• [Records for this task]:
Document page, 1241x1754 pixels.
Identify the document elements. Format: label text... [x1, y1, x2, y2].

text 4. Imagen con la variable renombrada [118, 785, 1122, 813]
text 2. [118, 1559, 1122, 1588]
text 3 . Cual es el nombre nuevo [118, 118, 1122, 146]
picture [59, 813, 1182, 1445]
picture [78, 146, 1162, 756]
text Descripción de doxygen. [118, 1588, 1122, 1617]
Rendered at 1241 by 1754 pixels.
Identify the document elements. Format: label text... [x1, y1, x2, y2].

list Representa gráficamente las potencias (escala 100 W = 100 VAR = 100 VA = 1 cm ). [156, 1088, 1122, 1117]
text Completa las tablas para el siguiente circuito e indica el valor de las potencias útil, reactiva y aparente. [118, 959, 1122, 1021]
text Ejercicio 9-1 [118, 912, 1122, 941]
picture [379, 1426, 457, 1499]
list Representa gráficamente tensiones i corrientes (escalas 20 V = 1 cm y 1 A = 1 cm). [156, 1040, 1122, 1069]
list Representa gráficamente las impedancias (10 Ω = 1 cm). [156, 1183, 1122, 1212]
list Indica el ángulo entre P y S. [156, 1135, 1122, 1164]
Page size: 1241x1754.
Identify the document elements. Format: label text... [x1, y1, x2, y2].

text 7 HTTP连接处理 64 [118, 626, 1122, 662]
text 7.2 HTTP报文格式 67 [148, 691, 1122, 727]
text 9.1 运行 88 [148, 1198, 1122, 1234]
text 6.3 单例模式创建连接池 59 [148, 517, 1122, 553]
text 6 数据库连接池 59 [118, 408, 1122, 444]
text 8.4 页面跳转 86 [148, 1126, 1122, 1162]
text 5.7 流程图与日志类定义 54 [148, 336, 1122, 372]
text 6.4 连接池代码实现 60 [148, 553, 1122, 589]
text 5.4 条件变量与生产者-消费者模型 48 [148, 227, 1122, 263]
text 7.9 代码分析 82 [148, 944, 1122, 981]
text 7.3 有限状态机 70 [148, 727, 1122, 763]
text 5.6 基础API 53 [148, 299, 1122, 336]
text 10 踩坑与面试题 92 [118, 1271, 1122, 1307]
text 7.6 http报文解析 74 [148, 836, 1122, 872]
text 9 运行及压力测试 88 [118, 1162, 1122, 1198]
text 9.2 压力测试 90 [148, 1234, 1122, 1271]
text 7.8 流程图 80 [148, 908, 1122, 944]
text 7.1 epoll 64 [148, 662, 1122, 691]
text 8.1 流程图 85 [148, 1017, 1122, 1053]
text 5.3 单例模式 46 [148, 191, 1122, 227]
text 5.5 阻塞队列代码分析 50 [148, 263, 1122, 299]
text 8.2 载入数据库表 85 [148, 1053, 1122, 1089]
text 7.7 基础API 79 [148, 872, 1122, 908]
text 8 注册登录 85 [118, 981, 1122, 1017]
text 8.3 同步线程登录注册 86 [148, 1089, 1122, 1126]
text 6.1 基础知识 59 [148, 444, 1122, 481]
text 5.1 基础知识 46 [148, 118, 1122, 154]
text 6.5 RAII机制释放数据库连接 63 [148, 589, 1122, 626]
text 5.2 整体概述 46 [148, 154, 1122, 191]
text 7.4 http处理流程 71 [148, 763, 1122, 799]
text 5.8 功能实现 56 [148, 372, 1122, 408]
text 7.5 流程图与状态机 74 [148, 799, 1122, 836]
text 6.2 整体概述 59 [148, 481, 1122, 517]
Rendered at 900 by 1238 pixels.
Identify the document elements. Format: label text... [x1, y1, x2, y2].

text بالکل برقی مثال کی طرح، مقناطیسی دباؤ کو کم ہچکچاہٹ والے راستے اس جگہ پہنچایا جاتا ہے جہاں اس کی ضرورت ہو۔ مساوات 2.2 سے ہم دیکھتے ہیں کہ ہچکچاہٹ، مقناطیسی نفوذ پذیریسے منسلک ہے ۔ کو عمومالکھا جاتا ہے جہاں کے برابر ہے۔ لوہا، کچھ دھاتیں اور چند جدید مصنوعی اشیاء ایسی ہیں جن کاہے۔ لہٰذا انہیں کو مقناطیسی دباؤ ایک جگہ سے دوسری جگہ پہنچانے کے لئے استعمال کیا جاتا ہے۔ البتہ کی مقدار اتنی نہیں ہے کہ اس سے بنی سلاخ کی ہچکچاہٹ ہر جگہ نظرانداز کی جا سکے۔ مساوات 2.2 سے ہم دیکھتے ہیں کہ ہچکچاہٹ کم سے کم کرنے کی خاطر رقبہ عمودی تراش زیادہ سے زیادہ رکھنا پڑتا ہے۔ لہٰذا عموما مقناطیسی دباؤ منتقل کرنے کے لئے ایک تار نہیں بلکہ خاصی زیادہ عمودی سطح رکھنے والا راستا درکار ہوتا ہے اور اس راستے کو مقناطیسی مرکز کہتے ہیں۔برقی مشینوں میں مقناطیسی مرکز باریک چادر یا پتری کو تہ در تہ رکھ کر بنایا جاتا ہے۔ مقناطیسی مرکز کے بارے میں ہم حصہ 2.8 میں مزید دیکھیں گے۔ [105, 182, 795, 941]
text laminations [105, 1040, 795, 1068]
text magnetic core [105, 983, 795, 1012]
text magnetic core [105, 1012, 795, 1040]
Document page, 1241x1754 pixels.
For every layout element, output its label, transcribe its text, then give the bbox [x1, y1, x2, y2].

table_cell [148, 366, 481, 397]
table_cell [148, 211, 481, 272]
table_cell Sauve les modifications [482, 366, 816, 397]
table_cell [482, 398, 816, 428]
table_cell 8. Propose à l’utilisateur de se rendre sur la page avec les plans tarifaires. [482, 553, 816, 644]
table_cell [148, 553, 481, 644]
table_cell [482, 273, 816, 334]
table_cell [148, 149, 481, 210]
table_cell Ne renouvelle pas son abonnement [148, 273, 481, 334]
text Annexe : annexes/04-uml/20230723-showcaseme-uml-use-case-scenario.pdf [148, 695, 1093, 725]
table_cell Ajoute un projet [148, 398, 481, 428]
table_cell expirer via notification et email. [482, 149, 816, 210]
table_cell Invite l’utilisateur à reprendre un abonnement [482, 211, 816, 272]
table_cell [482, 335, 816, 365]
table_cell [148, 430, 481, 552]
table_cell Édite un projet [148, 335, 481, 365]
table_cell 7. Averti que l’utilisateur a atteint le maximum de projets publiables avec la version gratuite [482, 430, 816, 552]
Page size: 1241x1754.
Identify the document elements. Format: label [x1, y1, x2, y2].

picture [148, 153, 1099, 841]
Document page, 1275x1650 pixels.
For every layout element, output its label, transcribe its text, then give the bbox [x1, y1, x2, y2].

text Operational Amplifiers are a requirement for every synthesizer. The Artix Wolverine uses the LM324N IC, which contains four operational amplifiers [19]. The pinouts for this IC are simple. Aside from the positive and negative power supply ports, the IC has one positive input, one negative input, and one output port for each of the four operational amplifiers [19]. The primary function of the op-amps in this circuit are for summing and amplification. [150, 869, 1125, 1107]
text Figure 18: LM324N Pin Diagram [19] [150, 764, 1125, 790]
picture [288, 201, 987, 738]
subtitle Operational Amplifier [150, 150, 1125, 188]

• [Exercise instructions]:
From the first line of the records through the line that contains "list Indica el", give every line as an item in a numbered list, omitting blank lines.

• [Written response]:
1. Document page, 1241x1754 pixels.
2. Identify the document elements. Format: label text... [x1, y1, x2, y2].
3. text 4. Imagen con la variable renombrada [118, 785, 1122, 813]
4. text 2. [118, 1559, 1122, 1588]
5. text 3 . Cual es el nombre nuevo [118, 118, 1122, 146]
6. picture [59, 813, 1182, 1445]
7. picture [78, 146, 1162, 756]
8. text Descripción de doxygen. [118, 1588, 1122, 1617]
9. Rendered at 1241 by 1754 pixels.
10. Identify the document elements. Format: label text... [x1, y1, x2, y2].
11. list Representa gráficamente las potencias (escala 100 W = 100 VAR = 100 VA = 1 cm ). [156, 1088, 1122, 1117]
12. text Completa las tablas para el siguiente circuito e indica el valor de las potencias útil, reactiva y aparente. [118, 959, 1122, 1021]
13. text Ejercicio 9-1 [118, 912, 1122, 941]
14. picture [379, 1426, 457, 1499]
15. list Representa gráficamente tensiones i corrientes (escalas 20 V = 1 cm y 1 A = 1 cm). [156, 1040, 1122, 1069]
16. list Representa gráficamente las impedancias (10 Ω = 1 cm). [156, 1183, 1122, 1212]
17. list Indica el ángulo entre P y S. [156, 1135, 1122, 1164]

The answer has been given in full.